Explainer: What is dragging the stock market lower?

The Sensex closed just above the 37,000-mark after it fell by 463 points on August 1, whereas the Nifty was down by 138 points and closed at 10,980, hitting a new five-month low.

Overall, close to 600 BSE stocks hit 52-week low. In this explainer, we take a look at the factors that are driving the stock markets down.

Why are stock prices crashing?

Going by the commentary of company managements in their earnings calls, the slowdown in the economy appears to be getting worse. You are seeing a severe demand contraction in most industries, notably auto. This is hurting the earnings of companies.

Is the market over reacting? Usually they are known to over react in good times as well as bad?

Other than a handful of Nifty stocks, which have risen sharply, the rest of the market has been under pressure for some time now. So the downtrend in prices has not happened overnight.

Investors were hopeful of an earnings recovery in the June quarter. That does not seem to be happening. Worse still, most companies are saying that they do not have any visibility for at least two more quarters.

Yes, the market could be over reacting, but then as the stock market saying goes: Bhav bhagwan che (price is everything)

Are there any other factors, other than a depressed earnings outlook, that is hurting market sentiment?

Credit is getting tighter.
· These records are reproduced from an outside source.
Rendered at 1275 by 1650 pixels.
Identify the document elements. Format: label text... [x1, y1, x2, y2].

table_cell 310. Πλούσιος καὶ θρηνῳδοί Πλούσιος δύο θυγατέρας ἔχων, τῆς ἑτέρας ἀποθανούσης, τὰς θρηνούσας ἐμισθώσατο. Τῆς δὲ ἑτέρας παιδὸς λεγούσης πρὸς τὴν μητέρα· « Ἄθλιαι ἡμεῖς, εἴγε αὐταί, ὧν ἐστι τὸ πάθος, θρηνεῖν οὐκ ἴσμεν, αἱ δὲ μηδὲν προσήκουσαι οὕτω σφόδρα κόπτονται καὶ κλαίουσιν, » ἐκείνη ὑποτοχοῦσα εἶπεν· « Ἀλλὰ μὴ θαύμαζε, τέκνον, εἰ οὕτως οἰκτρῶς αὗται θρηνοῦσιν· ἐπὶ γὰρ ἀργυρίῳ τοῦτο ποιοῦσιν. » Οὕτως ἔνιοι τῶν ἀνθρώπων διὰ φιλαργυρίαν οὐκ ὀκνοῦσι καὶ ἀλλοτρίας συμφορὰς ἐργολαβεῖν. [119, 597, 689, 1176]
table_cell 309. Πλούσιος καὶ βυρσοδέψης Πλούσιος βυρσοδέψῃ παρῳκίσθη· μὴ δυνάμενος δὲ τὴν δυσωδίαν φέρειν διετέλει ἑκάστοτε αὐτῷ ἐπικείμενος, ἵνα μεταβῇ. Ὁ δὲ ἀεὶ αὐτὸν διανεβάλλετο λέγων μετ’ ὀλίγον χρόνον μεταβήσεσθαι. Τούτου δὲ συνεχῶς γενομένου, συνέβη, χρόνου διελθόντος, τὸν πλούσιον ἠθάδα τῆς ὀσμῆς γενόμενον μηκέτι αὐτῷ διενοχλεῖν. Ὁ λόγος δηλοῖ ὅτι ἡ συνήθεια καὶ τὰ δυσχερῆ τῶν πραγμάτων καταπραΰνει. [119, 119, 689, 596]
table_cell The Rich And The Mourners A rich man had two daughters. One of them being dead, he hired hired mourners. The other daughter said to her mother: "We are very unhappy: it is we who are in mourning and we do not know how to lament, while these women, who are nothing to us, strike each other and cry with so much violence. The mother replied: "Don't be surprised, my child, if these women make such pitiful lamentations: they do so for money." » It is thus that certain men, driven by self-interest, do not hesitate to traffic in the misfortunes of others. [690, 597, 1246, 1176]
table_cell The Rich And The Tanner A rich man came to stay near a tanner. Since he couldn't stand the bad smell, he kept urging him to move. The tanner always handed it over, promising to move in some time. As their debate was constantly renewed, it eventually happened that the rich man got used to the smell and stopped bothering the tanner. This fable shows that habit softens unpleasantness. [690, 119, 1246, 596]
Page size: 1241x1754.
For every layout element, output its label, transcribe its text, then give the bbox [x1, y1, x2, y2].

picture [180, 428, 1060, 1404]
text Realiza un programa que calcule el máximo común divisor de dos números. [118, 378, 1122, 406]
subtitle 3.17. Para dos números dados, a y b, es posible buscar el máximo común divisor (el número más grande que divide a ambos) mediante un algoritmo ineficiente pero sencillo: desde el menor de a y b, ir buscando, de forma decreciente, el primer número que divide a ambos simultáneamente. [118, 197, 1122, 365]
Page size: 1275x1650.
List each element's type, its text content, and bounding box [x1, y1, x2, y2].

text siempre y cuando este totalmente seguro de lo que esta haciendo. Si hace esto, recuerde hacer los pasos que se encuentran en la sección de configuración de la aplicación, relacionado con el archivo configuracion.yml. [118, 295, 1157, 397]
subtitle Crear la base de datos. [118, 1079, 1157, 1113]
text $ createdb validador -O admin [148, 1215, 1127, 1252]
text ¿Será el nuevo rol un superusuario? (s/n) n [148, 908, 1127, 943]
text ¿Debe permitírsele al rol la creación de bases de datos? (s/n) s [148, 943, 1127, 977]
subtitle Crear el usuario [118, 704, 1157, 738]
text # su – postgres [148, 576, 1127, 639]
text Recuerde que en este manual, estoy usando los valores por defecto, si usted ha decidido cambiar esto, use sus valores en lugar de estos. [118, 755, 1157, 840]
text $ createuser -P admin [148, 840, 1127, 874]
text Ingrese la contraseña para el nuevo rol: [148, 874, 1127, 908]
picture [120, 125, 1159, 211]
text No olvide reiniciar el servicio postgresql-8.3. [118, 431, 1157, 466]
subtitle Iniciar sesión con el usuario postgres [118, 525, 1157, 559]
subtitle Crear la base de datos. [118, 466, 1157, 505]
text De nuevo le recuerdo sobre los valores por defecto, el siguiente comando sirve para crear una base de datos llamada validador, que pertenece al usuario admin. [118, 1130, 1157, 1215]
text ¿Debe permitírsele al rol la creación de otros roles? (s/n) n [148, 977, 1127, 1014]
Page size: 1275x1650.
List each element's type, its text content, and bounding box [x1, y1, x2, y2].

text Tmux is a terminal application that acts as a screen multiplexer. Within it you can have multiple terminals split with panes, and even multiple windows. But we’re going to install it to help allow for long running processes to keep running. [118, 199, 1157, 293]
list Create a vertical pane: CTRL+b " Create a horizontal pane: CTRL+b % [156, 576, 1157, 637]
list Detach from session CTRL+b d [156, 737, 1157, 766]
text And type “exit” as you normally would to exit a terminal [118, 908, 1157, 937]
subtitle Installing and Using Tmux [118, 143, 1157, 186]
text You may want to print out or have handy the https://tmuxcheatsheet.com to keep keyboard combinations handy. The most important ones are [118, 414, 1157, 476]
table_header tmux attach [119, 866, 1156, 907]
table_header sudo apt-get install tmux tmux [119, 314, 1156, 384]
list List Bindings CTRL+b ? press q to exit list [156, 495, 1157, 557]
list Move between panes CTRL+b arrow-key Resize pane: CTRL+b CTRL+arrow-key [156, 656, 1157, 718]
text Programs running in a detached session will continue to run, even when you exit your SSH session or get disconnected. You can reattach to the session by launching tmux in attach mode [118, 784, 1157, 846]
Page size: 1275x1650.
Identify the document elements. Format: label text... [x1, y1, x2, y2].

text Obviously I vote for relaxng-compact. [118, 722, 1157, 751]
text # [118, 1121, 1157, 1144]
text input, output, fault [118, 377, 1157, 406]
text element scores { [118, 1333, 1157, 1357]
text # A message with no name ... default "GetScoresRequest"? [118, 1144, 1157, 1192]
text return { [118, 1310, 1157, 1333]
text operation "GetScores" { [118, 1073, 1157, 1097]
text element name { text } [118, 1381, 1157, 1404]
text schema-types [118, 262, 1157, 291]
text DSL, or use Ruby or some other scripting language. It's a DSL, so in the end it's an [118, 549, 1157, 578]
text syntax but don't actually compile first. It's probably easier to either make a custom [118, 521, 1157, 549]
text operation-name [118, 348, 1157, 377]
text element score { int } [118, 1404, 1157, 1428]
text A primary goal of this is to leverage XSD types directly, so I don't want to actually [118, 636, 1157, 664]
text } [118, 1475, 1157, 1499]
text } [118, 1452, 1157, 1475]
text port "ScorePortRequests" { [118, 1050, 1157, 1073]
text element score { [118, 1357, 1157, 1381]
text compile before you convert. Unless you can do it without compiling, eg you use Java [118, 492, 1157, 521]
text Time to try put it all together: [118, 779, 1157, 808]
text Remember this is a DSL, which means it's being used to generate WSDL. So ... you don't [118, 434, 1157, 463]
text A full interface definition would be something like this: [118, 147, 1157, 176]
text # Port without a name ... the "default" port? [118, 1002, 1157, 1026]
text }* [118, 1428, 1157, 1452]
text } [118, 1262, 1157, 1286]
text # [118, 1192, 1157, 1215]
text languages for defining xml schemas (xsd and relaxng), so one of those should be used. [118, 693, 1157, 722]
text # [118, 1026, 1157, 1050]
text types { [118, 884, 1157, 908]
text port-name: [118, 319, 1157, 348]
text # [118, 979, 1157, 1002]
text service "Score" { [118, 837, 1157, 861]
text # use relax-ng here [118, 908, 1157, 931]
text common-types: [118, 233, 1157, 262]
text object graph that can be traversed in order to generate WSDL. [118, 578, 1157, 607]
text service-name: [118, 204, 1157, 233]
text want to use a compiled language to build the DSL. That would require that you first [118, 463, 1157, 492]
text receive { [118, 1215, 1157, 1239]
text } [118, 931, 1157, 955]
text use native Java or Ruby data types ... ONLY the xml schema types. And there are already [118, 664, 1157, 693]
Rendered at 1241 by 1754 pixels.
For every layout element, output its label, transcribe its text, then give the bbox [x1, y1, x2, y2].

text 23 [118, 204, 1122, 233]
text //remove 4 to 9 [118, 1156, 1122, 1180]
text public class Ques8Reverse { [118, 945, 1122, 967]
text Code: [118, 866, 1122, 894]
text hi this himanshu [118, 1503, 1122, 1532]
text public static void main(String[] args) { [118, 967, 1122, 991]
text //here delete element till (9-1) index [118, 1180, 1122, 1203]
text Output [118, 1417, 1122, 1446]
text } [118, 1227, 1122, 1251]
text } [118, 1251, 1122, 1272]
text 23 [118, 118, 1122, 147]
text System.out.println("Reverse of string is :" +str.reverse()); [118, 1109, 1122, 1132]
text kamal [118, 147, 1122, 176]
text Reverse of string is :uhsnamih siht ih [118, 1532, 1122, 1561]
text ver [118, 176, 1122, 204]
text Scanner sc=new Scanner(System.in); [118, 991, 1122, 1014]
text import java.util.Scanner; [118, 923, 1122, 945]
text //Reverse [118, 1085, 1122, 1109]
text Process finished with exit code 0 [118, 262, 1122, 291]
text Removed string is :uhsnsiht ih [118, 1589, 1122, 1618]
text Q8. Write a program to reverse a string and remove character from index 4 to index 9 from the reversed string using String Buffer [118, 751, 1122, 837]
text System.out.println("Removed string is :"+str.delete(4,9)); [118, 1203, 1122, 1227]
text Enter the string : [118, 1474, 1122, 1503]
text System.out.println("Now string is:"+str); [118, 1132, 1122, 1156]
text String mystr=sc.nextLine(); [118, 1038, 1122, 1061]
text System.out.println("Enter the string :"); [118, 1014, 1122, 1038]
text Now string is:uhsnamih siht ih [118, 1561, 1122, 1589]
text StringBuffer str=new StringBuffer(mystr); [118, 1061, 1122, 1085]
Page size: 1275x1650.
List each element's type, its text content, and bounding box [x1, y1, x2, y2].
Given some defaults by companies on their debt paper in the last few months, banks and mutual funds have become wary of lending. This has pushed up borrowing costs for everybody. Of course,  companies with a good credit rating are still getting money, but others are having to offer higher rates.

Many promoters have raised money by pledging shares. Till some months back, it was relatively easy for promoters to find borrowers. Not any longer. If stock prices fall further, many promoters will have to either repay a part of what they have borrowed against their shares, or deposit additional shares with their lenders to make up for the loss in value. If they are unable to do either, the lenders will dump the shares to recover their money.

So is costly debt aggravating the problem?

Definitely. Unlike problems in the equity market, where the value is notional (paper wealth), problems involving debt are real. We are talking about real institutions having lent money by borrowing from individuals in the form of deposits/bonds, and then lending to companies. A debt collapse will hurt much more than an equity collapse.

How are institutional investors looking at the market?

Foreign funds have turned negative over the last month and have been selling more than what they have been buying. That has mainly to do with the additional tax that many foreign funds will have to pay following the Budget proposal to raise the surcharge for wealthy individuals and trusts. Many foreign funds are structured as trusts.

So far, domestic mutual funds have been getting steady inflows through systematic investment plans. But some investors have been discontinuing theirs SIPs as returns for more than one year have now turned flat, or even turned negative.

Reduced inflows into mutual funds is a big risk for the market, because that is what has helped the market to absorb the selling by foreign institutional investors.

Mid and small cap stocks are available dirt cheap. Is it a good time to buy them?

Yes, many stocks are available for half the price or even less, compared to their prices 12-18 months back. But that does not automatically make them cheap. You will need to check their track record before taking a call. If you recall, many auditors of listed companies have resigned in the last few months because they did not have the confidence to certify the financial numbers. Yes, quite a few companies have been fudging their books to ensure a good valuation for their shares. But that is becoming increasingly difficult as regulators are tightening the screws on auditors as well as companies.

So should I not buy anything at all?

In fact, this is the time you should be putting money in the stock market. As mentioned earlier, be watchful of what you are buying. If you are not confident of buying stocks directly, invest through mutual funds. Do not discontinue you mutual fund SIPs. Remember, you can never catch the top or bottom of the market. But if history is any indicator, buying in times of panic usually has yielded good results a few years down the line.